The key is garment-led generation: RAWSHOT represents fabric and drape faithfully and avoids the random product mutation that happens when the system is driven by free text. Once the look is approved, repeat the same settings for additional SKUs.

How does garment-led control beat prompt roulette for duffel bag PDPs?

Prompt roulette asks the system to interpret language, and that interpretation changes from run to run. Garment-led control keeps the product as the brief, so your duffel bag details stay consistent while you adjust look and composition with explicit UI controls.

In practice, you reduce garment drift, avoid invented branding, and keep the same model face across your catalog so listings feel coherent. You’re also working with signed provenance and labeled outputs, which makes publishing decisions easier for teams.

What licensing and labeling comes with generated duffel bag images?

You get full commercial rights to every output, permanent and worldwide. Each image includes signed provenance and AI labeling cues, supported by a per-image signed audit trail so your team can justify and trace assets during approvals.

This matters for brands operating under compliance review or marketplace standards. RAWSHOT’s honesty-first metadata approach helps reduce the back-and-forth that often appears when rights and provenance are unclear.

Before publishing, what quality checks should we run on on-model outputs?

Start with garment fidelity: confirm duffel bag color, logo placement, and strap/shape representation match the product you’re selling. Then verify visual direction—lighting, background, and aspect ratio—so the output aligns with your PDP and campaign templates.

Finally, check provenance cues and labeling on the exported asset and keep an internal approval workflow per image. With signed audit trail metadata, your team can trust what was generated and when it’s used in your catalog.

How do pricing and token economics work for photo generation?

Photo pricing is flat per image at about $0.55, with generation taking roughly 30–40 seconds each. Tokens never expire, so you can plan batches without time pressure, and failed generations refund their tokens so you don’t lose spend to iteration.

For a duffel bag catalog, that means you can run repeated variants—different lighting or styles—without worrying that a retry will blow up your budget. You can also cancel in one click from the pricing page.

Can we integrate duffel bag generation into our catalog pipeline with an API?

Yes. RAWSHOT provides a REST API for catalog-scale pipelines so you can generate on-model imagery for many SKUs without manually running the browser GUI for each one. You keep the same production logic—directing the shoot with controls—while scaling throughput.

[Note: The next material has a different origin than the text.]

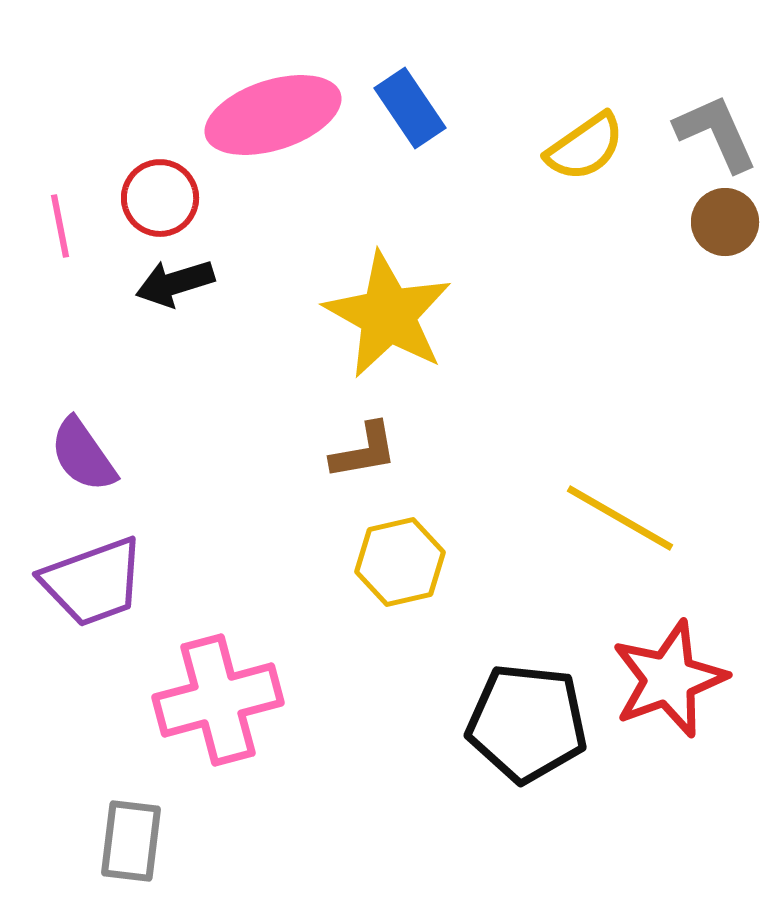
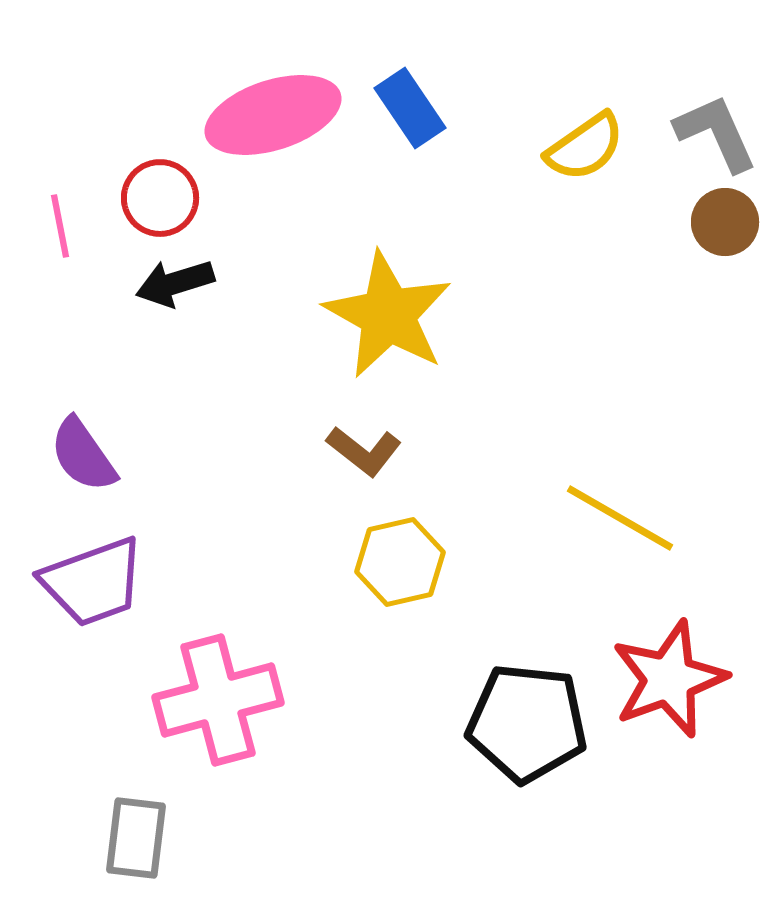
brown L-shape: rotated 48 degrees clockwise
gray rectangle: moved 5 px right, 3 px up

For ecommerce operations, this supports nightly jobs and consistent review cycles. You can also keep provenance and labeling attached to every generated asset as it enters your DAM and storefront workflow.

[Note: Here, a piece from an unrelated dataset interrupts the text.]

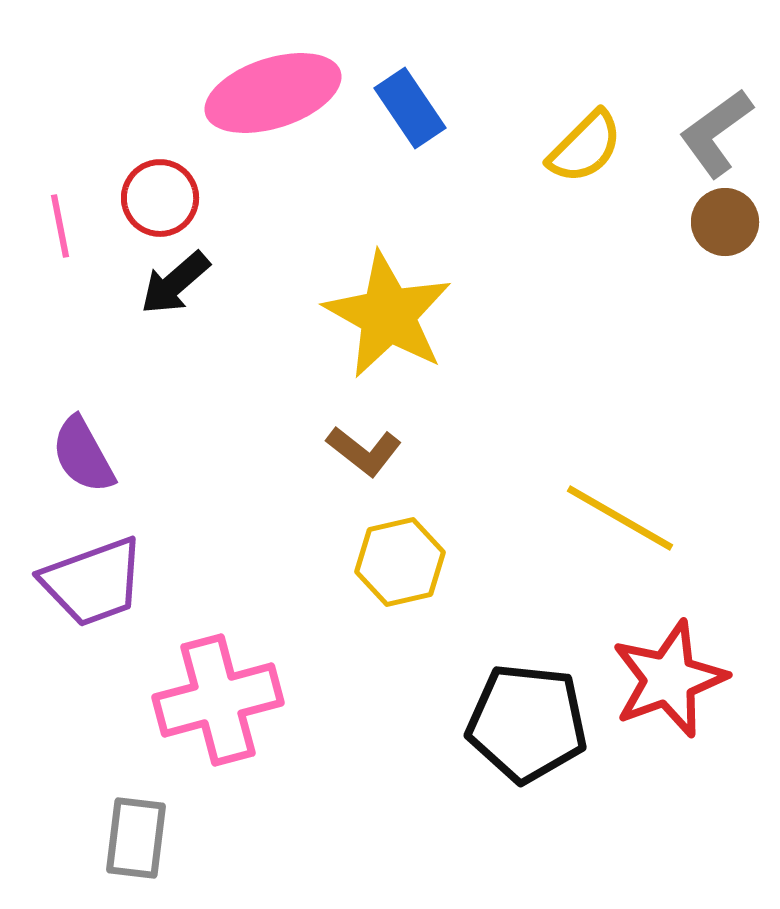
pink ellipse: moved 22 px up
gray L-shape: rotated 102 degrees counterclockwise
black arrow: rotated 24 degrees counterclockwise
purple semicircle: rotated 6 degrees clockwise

How do team workflows change when we move from a studio shoot to an on-demand generator?

You shift from scheduling photographers and reprinting setup plans to managing creative direction through UI controls and approvals per output. That makes roles clearer: designers direct the look, ops manage batch runs and token usage, and compliance can rely on signed provenance and labeling.

Once your duffel bag shoot direction is defined, you can produce one-off imagery in the browser or run large batches via API. The result is faster publishing and fewer surprises between drafts and final catalog assets.